**Task 1**
Please answer these questions about the consumer spending survey text:
(a) What share of respondents say they'll spend less over the next 90 days than they did a year ago?
(b) What percentage of those spending less pointed to Inflation as the reason?
(c) Who is the founder of ChangeWave Research?
**Task 2**
Revise the stretch of the consumer spending survey text from "According to the" through "than $150,000 per year.", putting "earnings brackets" in place of "income levels".

===== Text under study =====

According to the survey, better than one-in-three respondents (34%) say they'll spend less over the next 90 days than they did a year ago. That's 9 percentage points worse than the previous survey in November. Just 29% say they'll spend more - down 3 points from previously, while 36% say their spending will remain the same.
The decline in spending growth was seen occurring across all income levels - even among respondents who earn more than $150,000 per year.
"While this is ChangeWave's fourth consecutive survey since June showing a consumer pullback, this is first time consumer spending growth has actually gone into the red," said Tobin Smith, founder of ChangeWave Research and editor of ChangeWave Investing, who added, "Frankly, the news doesn't look good on the spending front."
To put these findings in context, compare the latest January 2008 numbers (see downloadable chart) with the gradual contraction experienced more than a year earlier (see June through September 2006) in the period known as the "soft landing." Clearly, the current contraction looks quite different from a soft landing.
Reasons for Spending Less
The survey asked the 34% of respondents who say they'll be spending less to say why they planned to spend less. Better than one-in-three (36%) pointed to Inflation - which is 6-points more than the previous ChangeWave survey in November. Another 33% blamed Higher Energy Costs, 4 points higher than previously.
In a strong sign that consumers are worrying more about their nest eggs, 57% of those spending less say they're trying to improve their personal finances by reducing debt (32%) and saving more money (25%). These totals are also up 4 points since November.
Where is Spending Slowing?

===== Extracted records =====

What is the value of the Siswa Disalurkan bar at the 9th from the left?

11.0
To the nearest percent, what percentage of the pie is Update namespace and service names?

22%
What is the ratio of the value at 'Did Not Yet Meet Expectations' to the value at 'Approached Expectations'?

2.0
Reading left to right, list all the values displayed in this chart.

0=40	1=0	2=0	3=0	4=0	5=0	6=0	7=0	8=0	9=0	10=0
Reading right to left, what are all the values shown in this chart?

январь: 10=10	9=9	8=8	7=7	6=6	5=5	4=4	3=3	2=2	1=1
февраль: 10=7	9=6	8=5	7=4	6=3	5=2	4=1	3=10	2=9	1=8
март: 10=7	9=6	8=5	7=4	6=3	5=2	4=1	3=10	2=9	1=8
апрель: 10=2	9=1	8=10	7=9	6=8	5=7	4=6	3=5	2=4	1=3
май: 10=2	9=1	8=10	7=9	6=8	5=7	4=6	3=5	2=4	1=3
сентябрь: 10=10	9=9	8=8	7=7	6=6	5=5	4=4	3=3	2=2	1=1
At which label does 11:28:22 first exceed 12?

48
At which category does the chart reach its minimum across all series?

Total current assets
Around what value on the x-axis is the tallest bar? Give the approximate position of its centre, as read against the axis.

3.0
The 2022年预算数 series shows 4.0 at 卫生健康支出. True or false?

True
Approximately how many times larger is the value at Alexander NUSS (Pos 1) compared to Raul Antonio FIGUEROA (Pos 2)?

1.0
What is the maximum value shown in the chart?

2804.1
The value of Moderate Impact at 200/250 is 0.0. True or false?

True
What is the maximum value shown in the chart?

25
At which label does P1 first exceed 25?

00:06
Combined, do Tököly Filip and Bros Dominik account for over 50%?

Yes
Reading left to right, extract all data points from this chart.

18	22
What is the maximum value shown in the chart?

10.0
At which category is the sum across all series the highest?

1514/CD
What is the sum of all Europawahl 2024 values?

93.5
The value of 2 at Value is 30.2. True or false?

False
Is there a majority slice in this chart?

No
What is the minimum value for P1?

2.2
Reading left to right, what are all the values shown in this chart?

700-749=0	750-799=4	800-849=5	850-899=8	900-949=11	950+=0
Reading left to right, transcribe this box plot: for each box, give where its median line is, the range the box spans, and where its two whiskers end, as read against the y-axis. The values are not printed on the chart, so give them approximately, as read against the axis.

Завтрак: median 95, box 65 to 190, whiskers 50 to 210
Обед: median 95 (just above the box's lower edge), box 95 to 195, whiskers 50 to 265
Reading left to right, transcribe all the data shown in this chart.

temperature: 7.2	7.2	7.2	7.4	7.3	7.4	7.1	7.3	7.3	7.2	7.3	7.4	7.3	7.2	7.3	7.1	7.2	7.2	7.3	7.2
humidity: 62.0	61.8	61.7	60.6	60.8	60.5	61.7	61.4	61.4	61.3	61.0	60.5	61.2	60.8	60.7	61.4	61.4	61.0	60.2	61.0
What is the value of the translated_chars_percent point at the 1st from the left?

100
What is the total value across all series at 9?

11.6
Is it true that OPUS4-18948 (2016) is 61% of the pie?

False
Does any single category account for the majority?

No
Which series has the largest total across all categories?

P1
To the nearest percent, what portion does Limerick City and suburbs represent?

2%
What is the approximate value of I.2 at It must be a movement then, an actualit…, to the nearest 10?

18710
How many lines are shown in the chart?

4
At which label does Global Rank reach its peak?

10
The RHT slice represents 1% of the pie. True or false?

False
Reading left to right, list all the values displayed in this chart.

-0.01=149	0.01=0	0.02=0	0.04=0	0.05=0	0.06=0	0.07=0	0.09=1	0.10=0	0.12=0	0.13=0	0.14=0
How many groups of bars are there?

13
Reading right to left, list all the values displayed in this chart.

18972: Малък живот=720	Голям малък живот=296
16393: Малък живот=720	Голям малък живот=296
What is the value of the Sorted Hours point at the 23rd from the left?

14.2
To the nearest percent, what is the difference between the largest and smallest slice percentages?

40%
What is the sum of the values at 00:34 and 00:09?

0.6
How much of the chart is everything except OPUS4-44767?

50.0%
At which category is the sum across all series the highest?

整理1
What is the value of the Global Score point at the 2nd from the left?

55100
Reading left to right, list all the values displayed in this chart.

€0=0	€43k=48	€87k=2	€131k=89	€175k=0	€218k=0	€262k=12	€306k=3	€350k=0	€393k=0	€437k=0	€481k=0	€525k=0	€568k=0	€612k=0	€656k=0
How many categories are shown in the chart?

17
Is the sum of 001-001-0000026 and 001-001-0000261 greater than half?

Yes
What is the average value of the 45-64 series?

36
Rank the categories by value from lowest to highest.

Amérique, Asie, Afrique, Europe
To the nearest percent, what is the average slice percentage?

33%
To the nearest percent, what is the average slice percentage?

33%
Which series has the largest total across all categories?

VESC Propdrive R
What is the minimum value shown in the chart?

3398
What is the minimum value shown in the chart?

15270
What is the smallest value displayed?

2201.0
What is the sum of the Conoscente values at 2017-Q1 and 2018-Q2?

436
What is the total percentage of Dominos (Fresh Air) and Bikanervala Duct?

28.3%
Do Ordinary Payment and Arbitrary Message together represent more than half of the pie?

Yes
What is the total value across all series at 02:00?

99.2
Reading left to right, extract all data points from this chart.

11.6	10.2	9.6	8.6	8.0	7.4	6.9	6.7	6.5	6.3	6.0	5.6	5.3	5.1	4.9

=====

**Your response 1**
(a) 34%
(b) 36%
(c) Tobin Smith

**Your response 2**
According to the survey, better than one-in-three respondents (34%) say they'll spend less over the next 90 days than they did a year ago. That's 9 percentage points worse than the previous survey in November. Just 29% say they'll spend more - down 3 points from previously, while 36% say their spending will remain the same.
The decline in spending growth was seen occurring across all earnings brackets - even among respondents who earn more than $150,000 per year.